[Records from a data collection]

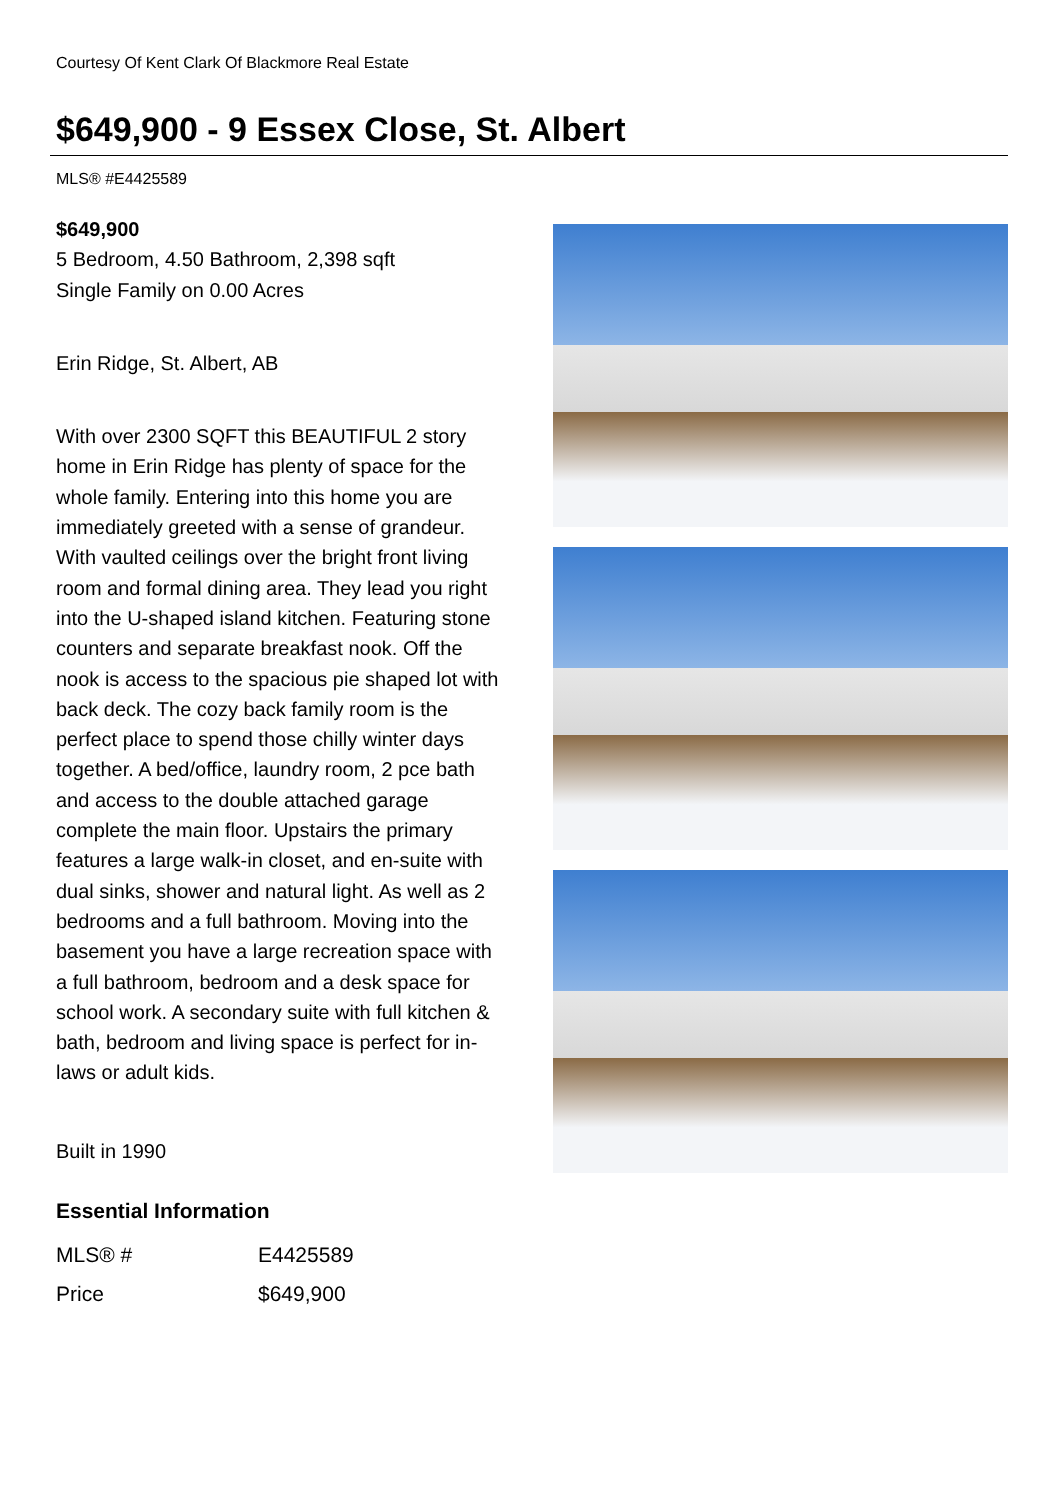Courtesy Of Kent Clark Of Blackmore Real Estate
$649,900 - 9 Essex Close, St. Albert
MLS® #E4425589
$649,900
5 Bedroom, 4.50 Bathroom, 2,398 sqft
Single Family on 0.00 Acres
Erin Ridge, St. Albert, AB
With over 2300 SQFT this BEAUTIFUL 2 story home in Erin Ridge has plenty of space for the whole family. Entering into this home you are immediately greeted with a sense of grandeur. With vaulted ceilings over the bright front living room and formal dining area. They lead you right into the U-shaped island kitchen. Featuring stone counters and separate breakfast nook. Off the nook is access to the spacious pie shaped lot with back deck. The cozy back family room is the perfect place to spend those chilly winter days together. A bed/office, laundry room, 2 pce bath and access to the double attached garage complete the main floor. Upstairs the primary features a large walk-in closet, and en-suite with dual sinks, shower and natural light. As well as 2 bedrooms and a full bathroom. Moving into the basement you have a large recreation space with a full bathroom, bedroom and a desk space for school work. A secondary suite with full kitchen & bath, bedroom and living space is perfect for in-laws or adult kids.
Built in 1990
Essential Information
| MLS® # | E4425589 |
| Price | $649,900 |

▸ WHAT IS REQUIRED
Each record must be returned exactly as it stands, and the images omitted.

▸ RESULT
Courtesy Of Kent Clark Of Blackmore Real Estate
$649,900 - 9 Essex Close, St. Albert
MLS® #E4425589
$649,900
5 Bedroom, 4.50 Bathroom, 2,398 sqft
Single Family on 0.00 Acres
Erin Ridge, St. Albert, AB
With over 2300 SQFT this BEAUTIFUL 2 story home in Erin Ridge has plenty of space for the whole family. Entering into this home you are immediately greeted with a sense of grandeur. With vaulted ceilings over the bright front living room and formal dining area. They lead you right into the U-shaped island kitchen. Featuring stone counters and separate breakfast nook. Off the nook is access to the spacious pie shaped lot with back deck. The cozy back family room is the perfect place to spend those chilly winter days together. A bed/office, laundry room, 2 pce bath and access to the double attached garage complete the main floor. Upstairs the primary features a large walk-in closet, and en-suite with dual sinks, shower and natural light. As well as 2 bedrooms and a full bathroom. Moving into the basement you have a large recreation space with a full bathroom, bedroom and a desk space for school work. A secondary suite with full kitchen & bath, bedroom and living space is perfect for in-laws or adult kids.
Built in 1990
Essential Information
| MLS® # | E4425589 |
| Price | $649,900 |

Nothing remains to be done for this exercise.